The consecutive presence of lordosis and kyphosis (L–K) observed in the four specimens of B. xanthos examined in the present study may be genetically determined. Such a comment was made by Afonso et al. (2000) on a similar case they observed in Sparus aurata. The source of lordosis and kyphosis was not investigated in the present study and thus a genetic connection could not be hypothesized. Therefore, a vertebral anomaly was proposed, namely a consecutive repetition of lordosis and kyphosis (L–K syndrome).

The cases of lordosis, kyphosis, and the consecutive repetition of lordosis and kyphosis examined in this study matched similar incidences described in different fish species collected from the Turkish waters. Jawad & Öktener (2007) studied these abnormalities in Liza (= Planiliza) abu obtained from the Ataturk Dam Lake. Jawad et al. (2017b) determined cases of lordosis, kyphosis and the consecutive repetition of lordosis and kyphosis in Atherina boyeri collected from the Homa Lagoon, and Izmir, and in Mullus barbatus (Jawad & Akyol 2018) and Mugil cephalus (Jawad et al 2017a) collected from the northern Aegean Sea, respectively. The cases of lordosis and kyphosis recorded in specimens of Liza (= Planiliza) abu and M. cephalus were similar in severity to those in specimens “B” and “D” described in the present study. Innal et al. (2019) have recently described two cases of kyphosis in B. pergamonensis collected from the Dalaman River, but after examining the x-rays provided by the first author (LAJ), these cases turned out to be two cases of consecutive repetition of lordosis and kyphosis rather than kyphosis. Interestingly, this is the same locality from which the specimens of B. xanthos were collected.

This comparison may indicate two aspects: 1) environmental conditions in different localities have deteriorated to the same level so that they affect the growth of resident fish species; 2) varying degrees of susceptibility of the fish species to harsh environmental conditions. This is evidenced by the number of severe cases of consecutive repetition of lordosis and kyphosis in the four specimens examined in the present study.

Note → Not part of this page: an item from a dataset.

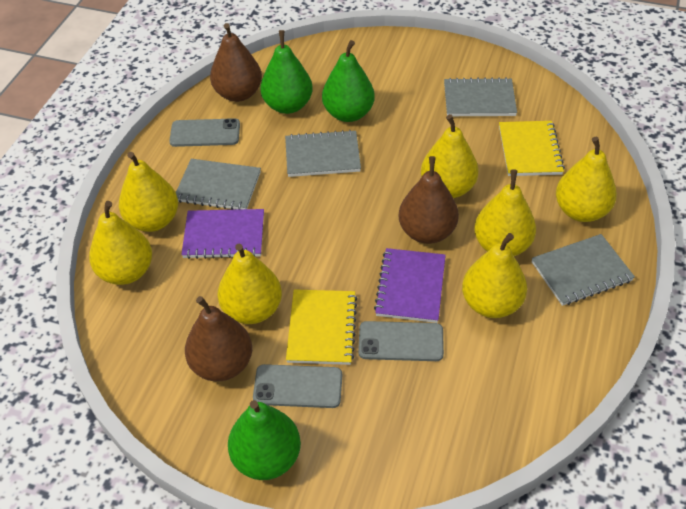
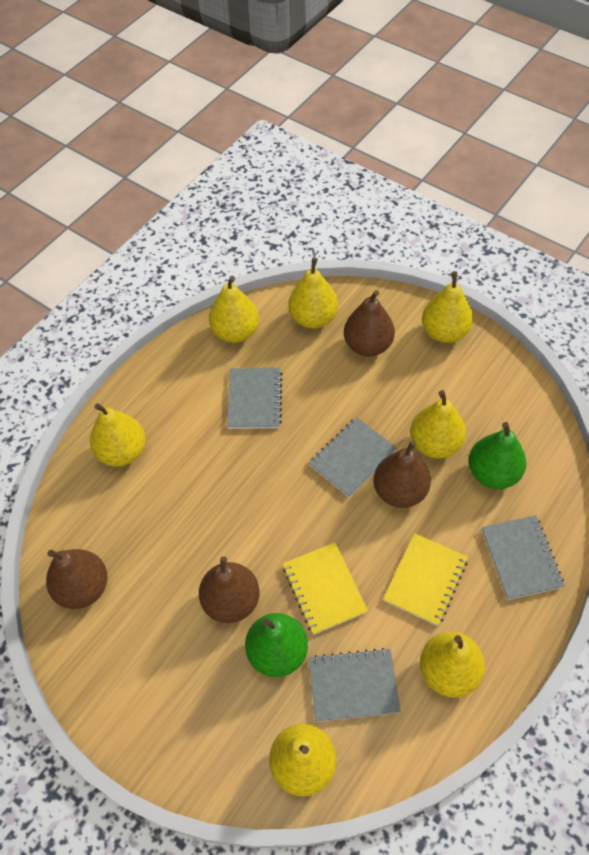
brown pear: [185,296,252,381] [210,23,262,102] [399,156,459,244] = 3 -> [46,549,108,609] [199,556,260,623] [344,290,395,356] [374,440,431,508] = 4
green pear: [228,400,301,480] [260,30,313,114] [322,40,375,122] = 3 -> [245,613,308,677] [469,422,526,489] = 2
grey phone: [169,118,240,147] [253,364,342,408] [358,321,444,361] = 3 -> none = 0
purple notebook: [181,209,264,259] [374,248,446,323] = 2 -> none = 0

Innal et al. (2019) related the two abnormal cases they described to different types of pollutants present in the environment and concluded that the cases of anomalies they found could be related to the level of environmental pollution present in the Dalaman River from where they obtained their fish specimens. In their study, Innal et al. (2019) found that the levels of 10 out of 14 non-metallic parameters and 11 out of 26 dissolved metals were elevated. Furthermore, their results revealed that 17 out of 156 pharmaceuticals such as escitalopram, citalopram, DEET, ephedrine, caffeine, metformin, carbamazepine, etodolac, pseudoephedrine, lidocaine, diltiazem, amisulpride, verapamil, pheniramine, diphenhydramine, venlafaxine and metoprolol were detected with elevated values. Moreover, Innal et al. (2019) found that water of the Dalaman River contains high levels of 12 pesticides out of 144 pesticides they analyzed. Considering the pollution level in the Dalaman River presented by Innal et al. (2019), we propose that pollution from different sources is the main causative agent behind the skeletal abnormalities described in the specimens of B. xanthos collected from the same river from which Innal et al. (2019) obtained their samples (i.e. the Dalaman River).

Although the number of studies on the health of wild and cultured fish in Turkey has increased in recent years, studies on skeletal deformities in fish such as cultured sharpsnout seabream Diplodus puntazzo (Yıldırım et al. 2014) and silverside A. boyeri (Jawad et al. 2017b) are still limited. The present study, describing different skeletal anomalies in the B. xanthos population from the Dalaman River, is believed to be the first study to describe such abnormalities in a wild population of this fish species.

The presence of various skeletal deformities can have a negative impact on fisheries because they can reduce the fish biomass and further reduce the value per kg of catch. Consequently, more attempts, such as research on fisheries management, should be made to determine the multiple etiological causes of these anomalies.